These Chickpea Chocolate Chip Cookies are a delicious and wholesome treat made with simple, nutritious ingredients like chickpeas, almond butter, and maple syrup. They’re naturally gluten-free, dairy-free, and packed with protein and fiber from chickpeas and nuts. The cookies have a soft, chewy texture with melted dark chocolate chips, perfect for a healthier indulgence.

Ingredients

Main Ingredients

  • 1 15oz can chickpeas, rinsed and drained
  • ½ cup smooth almond butter or cashew butter, unsalted
  • ⅓ cup maple syrup
  • 2 teaspoons vanilla extract
  • ½ teaspoon baking soda
  • ½ teaspoon baking powder
  • ½ teaspoon salt
  • ½ cup dark chocolate chips

Instructions

  1. Preheat Oven: Begin by preheating your oven to 350°F (175°C) to ensure it’s ready for baking the cookies once the dough is prepared.
  2. Blend Chickpeas and Nut Butter: Place the drained chickpeas and almond or cashew butter in a food processor.

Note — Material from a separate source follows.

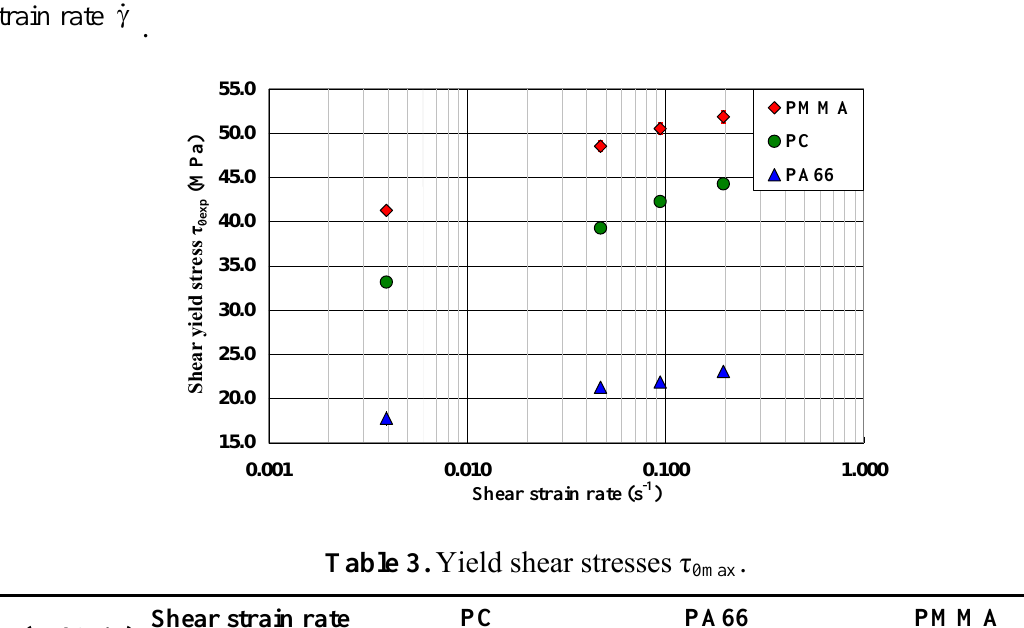
of PA66, PC, and PMMA as a function of shear 0exp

Blend on high for 1 minute until they start forming a smooth, creamy base.
  3. Add Sweeteners and Vanilla: Pour in the maple syrup and vanilla extract, then continue blending for 2 to 3 minutes. Scrape down the sides every minute to ensure everything combines evenly and the mixture becomes smooth and lump-free.
  4. Add Leavening and Salt: Add the baking soda, baking powder, and salt to the processor, then blend for an additional 30 seconds to distribute these ingredients evenly.
  5. Cool Batter: Check the temperature of the dough. Since blending generates heat, you may need to let the batter cool slightly before folding in the chocolate chips to prevent them from melting prematurely.
  6. Fold in Chocolate Chips: Once the mixture is cool, gently stir in the dark chocolate chips by hand to distribute them without melting.
  7. Scoop Dough: Use a spoon to drop rounded tablespoons of cookie dough onto a baking sheet lined with parchment paper. Leave a few inches between each cookie, as they will spread slightly during baking.
  8. Bake Cookies: Bake in the preheated oven for 14 to 16 minutes, or until the edges are nicely browned and the cookies are set.
  9. Cool Cookies: Remove the baking sheet from the oven and allow the cookies to cool completely before transferring them to a serving plate. This helps them firm up and enhances texture.

Notes

  • You can substitute almond butter with cashew butter or any other smooth nut butter of your choice.
  • For a vegan option, ensure your chocolate chips are dairy-free.
  • If you prefer sweeter cookies, slightly increase the maple syrup, but be cautious as it may affect the texture.
  • Make sure to cool the dough before adding chocolate chips to keep them intact.
  • Store cookies in an airtight container at room temperature for up to 3 days or refrigerate for up to a week.